7. How much will this cost companies?

Costs associated with the required disclosures are commensurate with the value and usefulness of the information, and with the size and complexity of the business. It varies according to the internal use and external visibility. Many companies have realised the strategic value of reporting on social and environmental matters for their internal business-decision process, and for their external communications.

The Directive does not require comprehensive reporting on environmental and social aspects (although the Commission certainly encourages it). The Directive requires only the disclosure of certain information on policies, outcomes and risks. This is estimated to result in an additional direct cost for large companies of less than €5 000 per year, i.e. less than €30 million euro on an EU basis.

8. How does this Directive relate to integrated reporting?

The Directive focuses on environmental and social disclosures. Integrated reporting is a step ahead, and is about the integration by companies of financial, environmental, social and other information in a comprehensive and coherent manner. To be clear, this Directive does not require companies to comply with integrated reporting.

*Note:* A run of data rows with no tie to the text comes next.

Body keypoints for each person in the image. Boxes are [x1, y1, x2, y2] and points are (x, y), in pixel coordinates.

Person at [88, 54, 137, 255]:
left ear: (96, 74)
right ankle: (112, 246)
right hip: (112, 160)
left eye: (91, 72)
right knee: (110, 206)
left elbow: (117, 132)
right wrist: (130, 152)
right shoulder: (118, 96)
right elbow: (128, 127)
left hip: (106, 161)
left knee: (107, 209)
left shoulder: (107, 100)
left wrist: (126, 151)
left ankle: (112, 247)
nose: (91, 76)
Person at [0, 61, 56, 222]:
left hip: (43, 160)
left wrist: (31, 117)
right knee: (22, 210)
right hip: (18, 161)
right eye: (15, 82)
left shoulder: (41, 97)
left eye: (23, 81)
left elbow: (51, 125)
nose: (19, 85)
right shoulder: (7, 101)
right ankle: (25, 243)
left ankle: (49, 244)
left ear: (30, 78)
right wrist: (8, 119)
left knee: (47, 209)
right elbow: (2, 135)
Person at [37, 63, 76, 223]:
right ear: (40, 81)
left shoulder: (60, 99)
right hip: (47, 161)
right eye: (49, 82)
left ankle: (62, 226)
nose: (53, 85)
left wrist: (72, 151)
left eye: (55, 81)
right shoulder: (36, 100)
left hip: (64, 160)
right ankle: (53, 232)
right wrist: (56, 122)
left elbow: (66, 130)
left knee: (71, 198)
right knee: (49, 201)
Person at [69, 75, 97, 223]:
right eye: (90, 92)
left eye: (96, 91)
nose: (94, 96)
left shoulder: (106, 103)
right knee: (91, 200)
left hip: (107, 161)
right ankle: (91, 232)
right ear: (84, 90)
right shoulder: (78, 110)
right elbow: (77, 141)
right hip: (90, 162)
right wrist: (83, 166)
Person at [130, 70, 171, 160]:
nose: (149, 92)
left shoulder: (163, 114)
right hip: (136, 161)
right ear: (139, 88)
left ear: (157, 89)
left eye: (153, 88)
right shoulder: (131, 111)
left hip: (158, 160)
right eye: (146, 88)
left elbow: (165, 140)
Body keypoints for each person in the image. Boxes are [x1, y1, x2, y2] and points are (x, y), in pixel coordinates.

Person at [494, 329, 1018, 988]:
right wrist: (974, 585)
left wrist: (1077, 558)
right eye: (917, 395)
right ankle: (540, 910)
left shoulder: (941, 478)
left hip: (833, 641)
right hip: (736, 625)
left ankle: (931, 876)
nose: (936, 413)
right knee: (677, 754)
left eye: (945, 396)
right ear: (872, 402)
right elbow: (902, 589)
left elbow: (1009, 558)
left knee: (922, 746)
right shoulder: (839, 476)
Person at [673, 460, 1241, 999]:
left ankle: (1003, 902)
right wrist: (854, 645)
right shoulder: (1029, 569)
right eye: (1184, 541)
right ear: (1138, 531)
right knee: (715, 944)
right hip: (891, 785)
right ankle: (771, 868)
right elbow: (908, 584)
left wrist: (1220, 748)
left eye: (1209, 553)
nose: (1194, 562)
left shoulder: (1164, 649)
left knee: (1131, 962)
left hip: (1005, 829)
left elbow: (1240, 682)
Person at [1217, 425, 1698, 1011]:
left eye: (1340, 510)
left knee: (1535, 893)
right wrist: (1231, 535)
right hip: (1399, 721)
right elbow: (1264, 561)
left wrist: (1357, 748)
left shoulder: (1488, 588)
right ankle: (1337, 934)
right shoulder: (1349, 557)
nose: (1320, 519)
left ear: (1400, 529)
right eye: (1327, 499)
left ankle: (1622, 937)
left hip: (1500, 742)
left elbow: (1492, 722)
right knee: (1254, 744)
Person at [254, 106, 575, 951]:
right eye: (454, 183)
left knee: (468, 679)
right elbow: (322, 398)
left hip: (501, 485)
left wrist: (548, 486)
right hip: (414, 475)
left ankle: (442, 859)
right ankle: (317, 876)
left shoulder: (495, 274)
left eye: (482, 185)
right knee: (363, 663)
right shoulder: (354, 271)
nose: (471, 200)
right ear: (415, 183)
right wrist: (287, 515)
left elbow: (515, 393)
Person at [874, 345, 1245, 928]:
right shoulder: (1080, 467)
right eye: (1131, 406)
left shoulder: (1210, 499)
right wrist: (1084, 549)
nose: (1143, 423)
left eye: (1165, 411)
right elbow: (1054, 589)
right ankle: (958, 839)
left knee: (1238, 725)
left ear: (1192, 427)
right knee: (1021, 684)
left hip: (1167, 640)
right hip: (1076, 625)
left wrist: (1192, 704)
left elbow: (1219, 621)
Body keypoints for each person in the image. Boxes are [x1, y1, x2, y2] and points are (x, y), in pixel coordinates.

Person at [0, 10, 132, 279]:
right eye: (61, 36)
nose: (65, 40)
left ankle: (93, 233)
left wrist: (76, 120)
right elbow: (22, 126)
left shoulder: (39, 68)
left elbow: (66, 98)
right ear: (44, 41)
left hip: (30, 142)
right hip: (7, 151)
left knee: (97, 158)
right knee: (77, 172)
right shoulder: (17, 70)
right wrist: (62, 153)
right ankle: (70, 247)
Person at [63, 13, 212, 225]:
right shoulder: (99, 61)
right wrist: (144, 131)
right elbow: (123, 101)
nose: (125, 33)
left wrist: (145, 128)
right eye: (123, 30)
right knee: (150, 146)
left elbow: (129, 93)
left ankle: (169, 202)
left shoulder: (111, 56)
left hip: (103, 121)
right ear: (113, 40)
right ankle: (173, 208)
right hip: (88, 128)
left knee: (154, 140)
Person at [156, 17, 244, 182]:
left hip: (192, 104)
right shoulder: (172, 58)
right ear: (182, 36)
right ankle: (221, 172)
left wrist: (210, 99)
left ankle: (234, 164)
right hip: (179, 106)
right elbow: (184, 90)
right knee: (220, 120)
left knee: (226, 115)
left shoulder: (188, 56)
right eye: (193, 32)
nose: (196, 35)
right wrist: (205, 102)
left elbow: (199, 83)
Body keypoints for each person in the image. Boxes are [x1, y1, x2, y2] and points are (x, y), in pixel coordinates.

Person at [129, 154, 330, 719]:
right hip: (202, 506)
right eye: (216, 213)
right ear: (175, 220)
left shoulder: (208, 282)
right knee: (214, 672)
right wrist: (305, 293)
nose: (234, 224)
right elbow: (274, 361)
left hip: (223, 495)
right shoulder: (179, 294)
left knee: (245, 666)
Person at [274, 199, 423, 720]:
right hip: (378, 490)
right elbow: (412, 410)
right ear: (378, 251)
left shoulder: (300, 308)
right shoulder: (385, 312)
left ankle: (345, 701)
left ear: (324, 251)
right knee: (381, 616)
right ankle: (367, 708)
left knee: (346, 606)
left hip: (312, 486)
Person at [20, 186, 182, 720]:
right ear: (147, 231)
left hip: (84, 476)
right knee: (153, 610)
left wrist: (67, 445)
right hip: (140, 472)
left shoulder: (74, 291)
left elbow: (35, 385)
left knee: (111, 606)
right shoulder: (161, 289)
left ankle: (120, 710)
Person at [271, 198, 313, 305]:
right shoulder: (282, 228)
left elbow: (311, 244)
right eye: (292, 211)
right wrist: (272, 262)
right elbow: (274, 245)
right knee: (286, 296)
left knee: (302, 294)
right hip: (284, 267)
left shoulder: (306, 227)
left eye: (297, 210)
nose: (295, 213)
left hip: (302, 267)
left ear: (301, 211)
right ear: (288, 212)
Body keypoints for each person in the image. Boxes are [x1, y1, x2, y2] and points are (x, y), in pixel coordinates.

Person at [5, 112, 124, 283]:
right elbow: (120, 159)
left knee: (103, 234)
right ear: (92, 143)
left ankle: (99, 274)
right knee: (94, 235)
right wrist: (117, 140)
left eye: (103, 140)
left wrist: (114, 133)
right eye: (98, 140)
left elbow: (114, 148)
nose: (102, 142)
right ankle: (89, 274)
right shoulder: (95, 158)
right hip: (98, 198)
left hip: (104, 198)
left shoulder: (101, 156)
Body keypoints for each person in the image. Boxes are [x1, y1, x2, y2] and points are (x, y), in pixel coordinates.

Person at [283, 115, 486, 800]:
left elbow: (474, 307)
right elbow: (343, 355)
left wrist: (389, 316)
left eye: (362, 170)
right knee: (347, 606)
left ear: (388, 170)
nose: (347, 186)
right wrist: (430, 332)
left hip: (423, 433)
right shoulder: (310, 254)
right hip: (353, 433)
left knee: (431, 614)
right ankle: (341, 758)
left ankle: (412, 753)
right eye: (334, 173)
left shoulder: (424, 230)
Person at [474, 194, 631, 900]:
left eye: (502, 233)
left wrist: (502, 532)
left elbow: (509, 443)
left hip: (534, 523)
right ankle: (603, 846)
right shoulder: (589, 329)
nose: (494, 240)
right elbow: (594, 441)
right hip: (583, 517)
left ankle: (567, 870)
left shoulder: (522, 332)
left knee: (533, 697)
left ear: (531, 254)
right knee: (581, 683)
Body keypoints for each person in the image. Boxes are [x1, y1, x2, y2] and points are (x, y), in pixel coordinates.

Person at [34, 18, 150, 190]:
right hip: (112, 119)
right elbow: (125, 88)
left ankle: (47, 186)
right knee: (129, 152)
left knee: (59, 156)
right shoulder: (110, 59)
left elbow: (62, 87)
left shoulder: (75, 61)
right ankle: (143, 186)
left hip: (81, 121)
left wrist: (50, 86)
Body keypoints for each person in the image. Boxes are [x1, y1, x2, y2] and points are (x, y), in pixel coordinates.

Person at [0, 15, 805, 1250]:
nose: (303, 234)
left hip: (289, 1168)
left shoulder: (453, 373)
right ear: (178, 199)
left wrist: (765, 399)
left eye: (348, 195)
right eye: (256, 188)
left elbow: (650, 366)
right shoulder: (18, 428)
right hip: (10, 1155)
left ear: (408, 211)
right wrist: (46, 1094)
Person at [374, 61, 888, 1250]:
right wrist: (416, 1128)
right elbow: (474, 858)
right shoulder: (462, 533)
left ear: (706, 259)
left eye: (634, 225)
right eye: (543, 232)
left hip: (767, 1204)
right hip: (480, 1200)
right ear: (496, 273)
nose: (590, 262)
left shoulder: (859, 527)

The Commission is monitoring with great interest the evolution of the integrated reporting concept, and, in particular, the work of the International Integrated Reporting Council.

9. Why does the EU act on boardroom diversity?

Large listed companies often have important international activities in different sectors, while many of their shareholders may also be international. Evidence shows however that EU companies often do not have a diverse board. Company boards comprising members with a similar educational and professional background, age or gender may be dominated by a narrow "group think", which can lead to management decisions not being challenged effectively and to innovative ideas not being taken on board.

In view of the key role of the board in the governance of companies, it is important to ensure that listed companies reflect better on the composition of their boards. To this end, this Directive will require large listed companies to be transparent about their diversity policy. However, they remain free to define what kind of diversity policy is appropriate to their specific situation.

10. What is the connection with the Commission's initiative to increase the presence of women on boards of directors (IP/12/1205)?

The objective of both initiatives is similar: to diversify the composition of boards of directors so that they better supervise the company’s management. However, the logic is a little different. The initiative on increasing the presence of women on boards covers gender aspects only, and is based on reaching a certain percentage. This Directive also covers other aspects of diversity, such as educational and professional background and age. Companies will be required to disclose their diversity policies. This is expected to exert indirect pressure by encouraging more diversity. Therefore, both initiatives are complementary.

11. What is country-by-country reporting on tax matters and why is it important?

On 22 May 2013 the European Council called for some measures to fight tax evasion and fraud, including examining the Directive on disclosure of non-financial information with a view to ensuring country-by-country reporting by large companies and groups.

Country-by-country reporting refers to the requirement for large companies to produce certain information, notably on taxes paid, by each country where they have operations. With more transparency, tax evasion and fraud will become more difficult. Transparency is complementary with other measures, such as strengthening international cooperation.

The Directive requests that the Commission examines and reports back by July 2018 on the possibility of introducing an obligation requiring large undertakings to produce, on an annual basis, a country-by-country report, containing information on, as a minimum, profits made, taxes paid on profits and public subsidies received.